PODANY TEKST:
=-=-=-=-=
Czyli majówka 2004 w Beskidach Skolskich

Część ludzi chodzi po rady do znajomych, część puka do drzwi wróżki, a jeszcze inni wylegują się godzinami na kozetce u psychoanalityka. Czasem jednak wystarczają prostsze sposoby, na przykład wizyta w budce z hamburgerami na dworcu w Krakowie i zakup soku Tymbark (to nie jest kryptoreklama – nie mieliśmy sponsorów).

Jak wiadomo, sok jest pożywny, a na kapslu znaleźć można różne życiowe mądrości. My odnaleźliśmy motto naszego wyjazdu: “Zrób to dla siebie”. Rada numer jeden. I chyba najlepsza, jaką mogliśmy dostać. Powstała tylko jedna wątpliwość. Jeśli robimy to tylko dla siebie, to po co się tak męczyć?

Ahoj przygodo!

Najtrudniejsze są zawsze początki, czyli podróż. Chociaż trzeba przyznać, że tym razem nie było tak źle. W dość komfortowych warunkach dostaliśmy się z Warszawy do Krakowa, a tam złapaliśmy pociąg do Przemyśla. Na marszrutkę do Medyki też nie musieliśmy specjalnie długo czekać. Jakoś się zmieściliśmy w samochodzie razem z naszymi bagażami. Jednak wejść łatwo, a wysiąść gorzej, bo na granicy było mnóstwo chętnych, którzy chcieli wsiadać, zanim jeszcze kierowca otworzył drzwi. Na dodatek byli dość bojowo nastawieni do życia. Na szczęście blokada z plecaków uratowała nas przed stratowaniem. To chyba jedyny plus posiadania dużej ilości wielkiego bagażu.
=-=-=-=-=
ZAPISANE DANE:
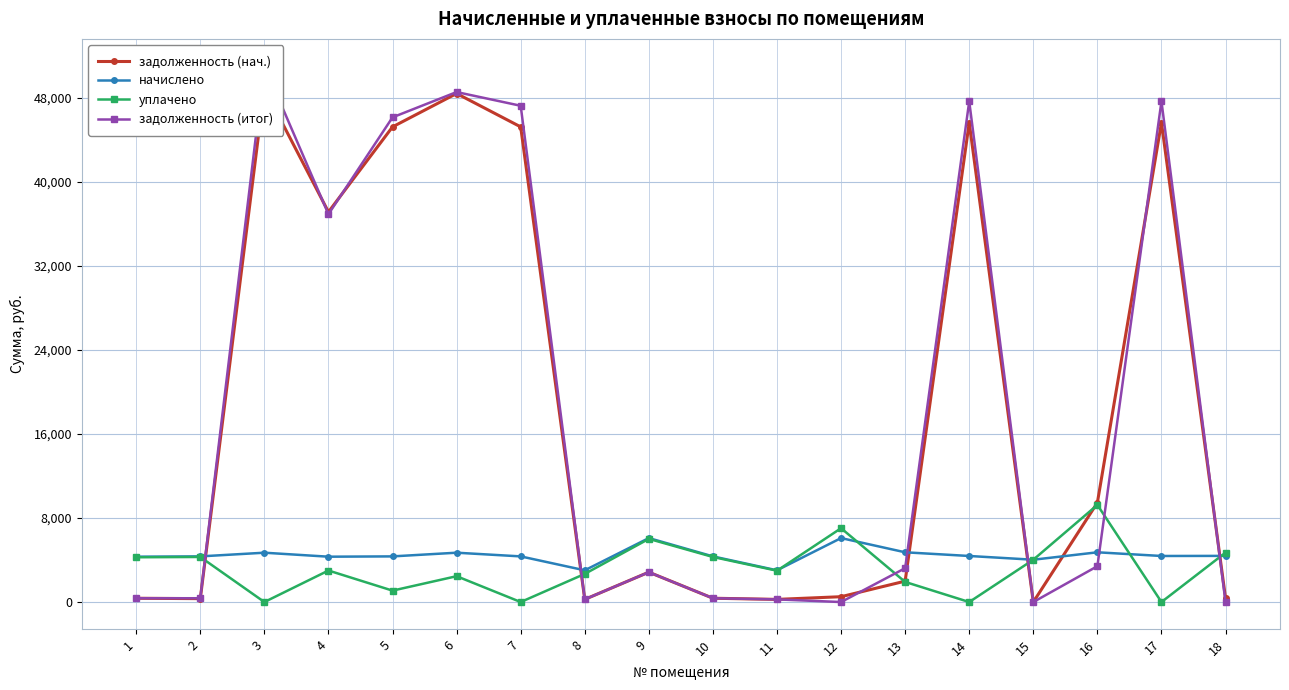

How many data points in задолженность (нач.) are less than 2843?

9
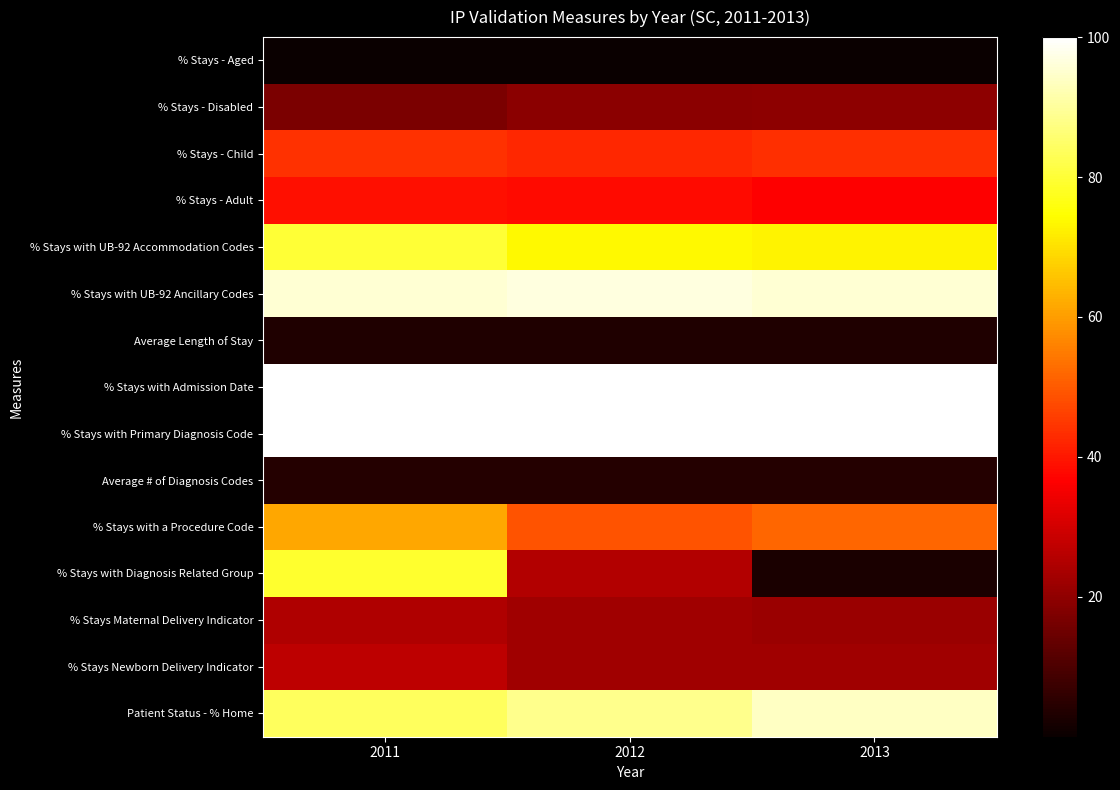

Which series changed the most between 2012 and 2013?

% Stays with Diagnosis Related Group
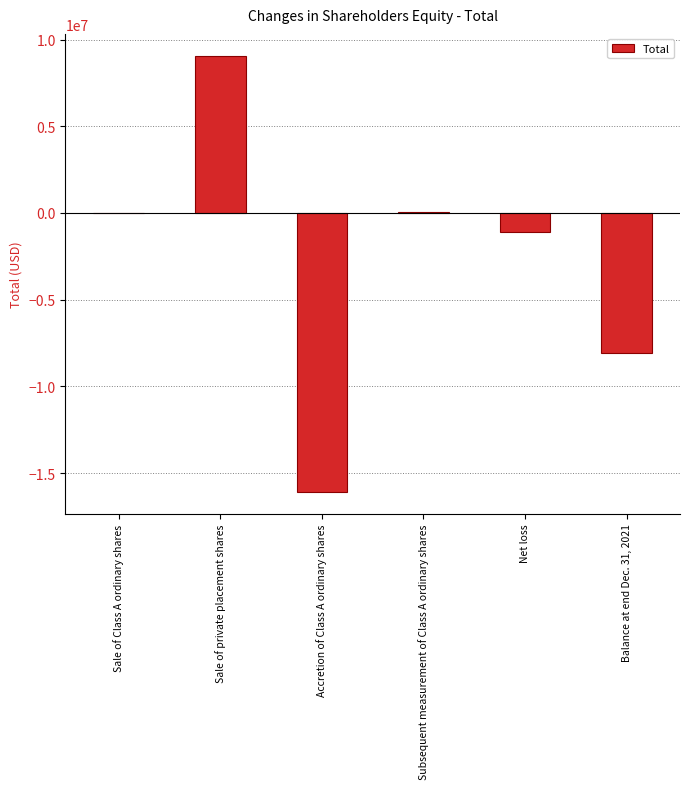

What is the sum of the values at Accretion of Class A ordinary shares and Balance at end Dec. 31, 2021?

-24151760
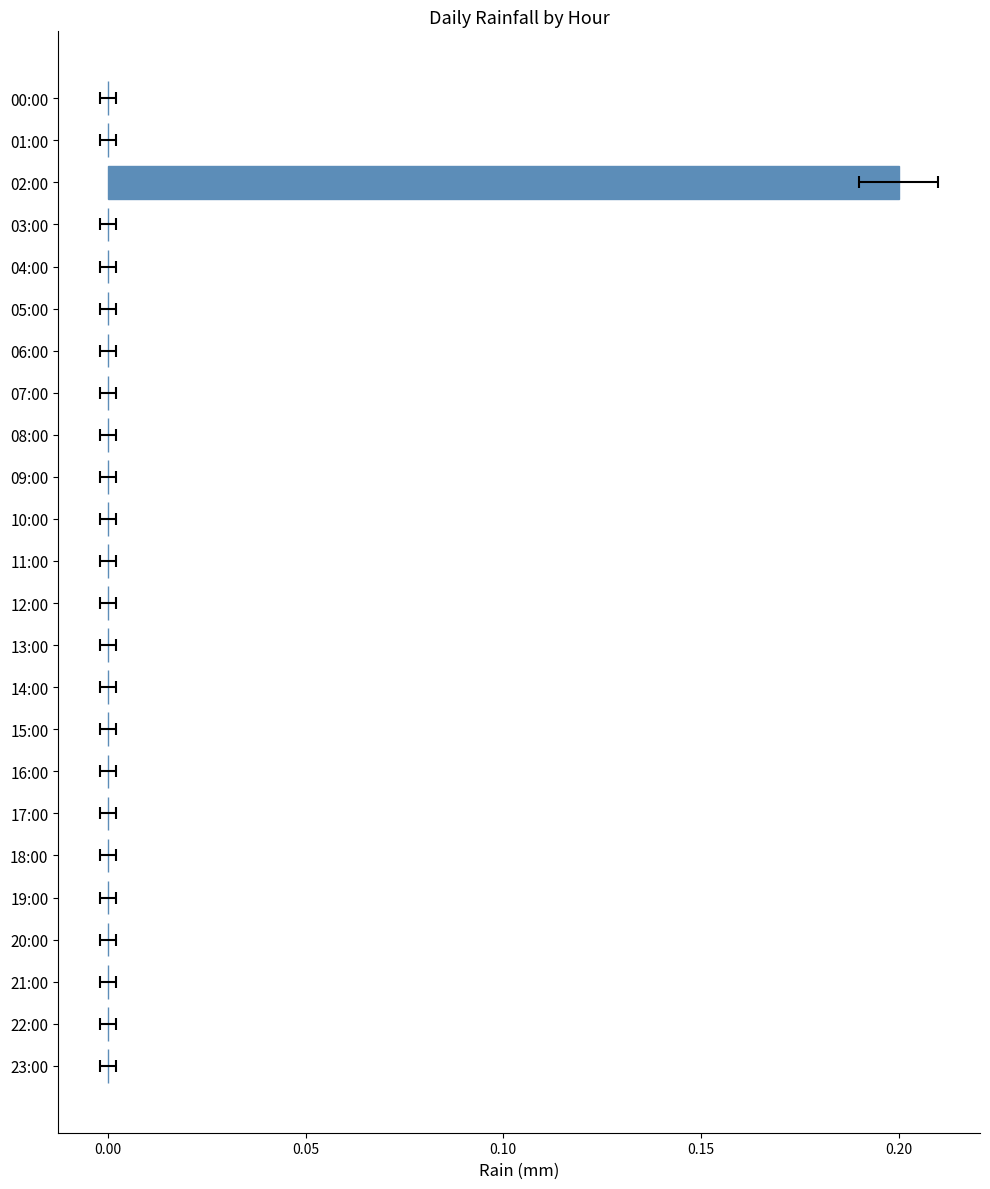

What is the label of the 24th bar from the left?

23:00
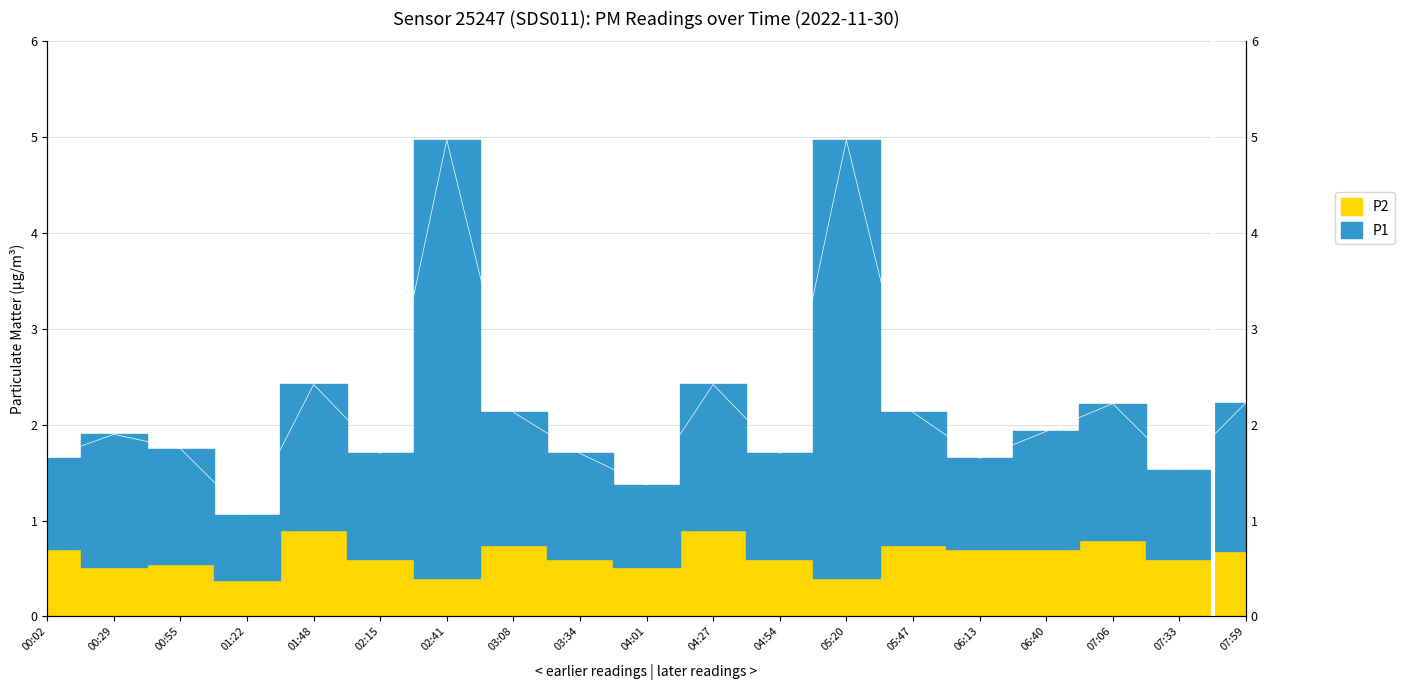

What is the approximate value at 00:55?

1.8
=-=-=-=-=
TWOJE ZADANIE:
Jakie motto wyjazdu odnaleziono na kapslu soku według tekstu o majówce w Beskidach Skolskich? Rekordy pochodzą z innego źródła.

ODPOWIEDŹ:
„Zrób to dla siebie”.